BI Technology and Beyond:Business intelligence tools provide tremendous utility in running a more responsive and streamlined business. But they also provide the power to learn what dials can be turned to tune your performance in generating market value. Remember taking chemistry in school? BI tools are like a lab full of chemistry equipment: it's all good for measuring and reporting information from events, but if you don't have a hypothesis to test, you can be incredibly efficient in measuring events and still learn nothing about how things really work.

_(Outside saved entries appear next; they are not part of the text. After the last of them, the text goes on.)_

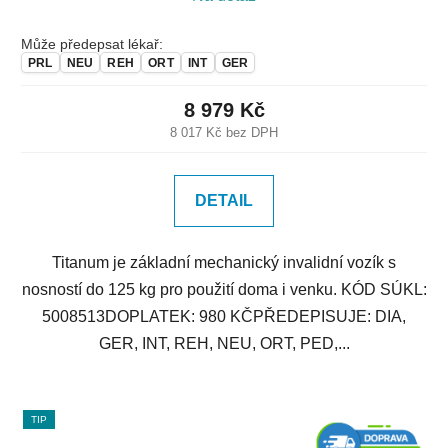
Může předepsat lékař:
PRL
NEU
REH
ORT
INT
GER
8 979 Kč
8 017 Kč bez DPH
DETAIL
Titanum je základní mechanický invalidní vozík s
nosností do 125 kg pro použití doma i venku. KÓD SÚKL:
5008513DOPLATEK: 980 KČPŘEDEPISUJE: DIA,
GER, INT, REH, NEU, ORT, PED,...
TIP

Along with the growing trend in BI initiatives, many businesses are developing parallel programs for modeling and testing their intangible assets, particularly business processes. Some of the more popular programs, like the balanced scorecard, facilitate the identification of value-creating intangibles directly linked to corporate strategy. Like a scientific experiment, it's all about developing a hypothesis about how things work, and using the tools to prove assumptions right or wrong. The ultimate goal is to develop a model that can help you not only measure important events, but to predict results and repeat specific outcomes on demand.

The first place to start is by identifying the intangibles that add value to your business, and how they function. How does your company's corporate strategy shape the business processes of your department? What business processes in your department create real value for your company? How do those processes function, and how can they be best measured for performance? How can they be optimized to provide greater value?

If you're not familiar with concepts like the balanced scorecard, it's a good introduction to the concept of value-creating intangibles. A recent book released by the creators of the balanced scorecard, called Strategy Maps, gives a decent overview of the process of reducing corporate strategy to supporting business processes and their underlying intangibles. It's heady stuff, but if you want to understand what's really driving the BI trend, you need to move beyond information into real knowledge.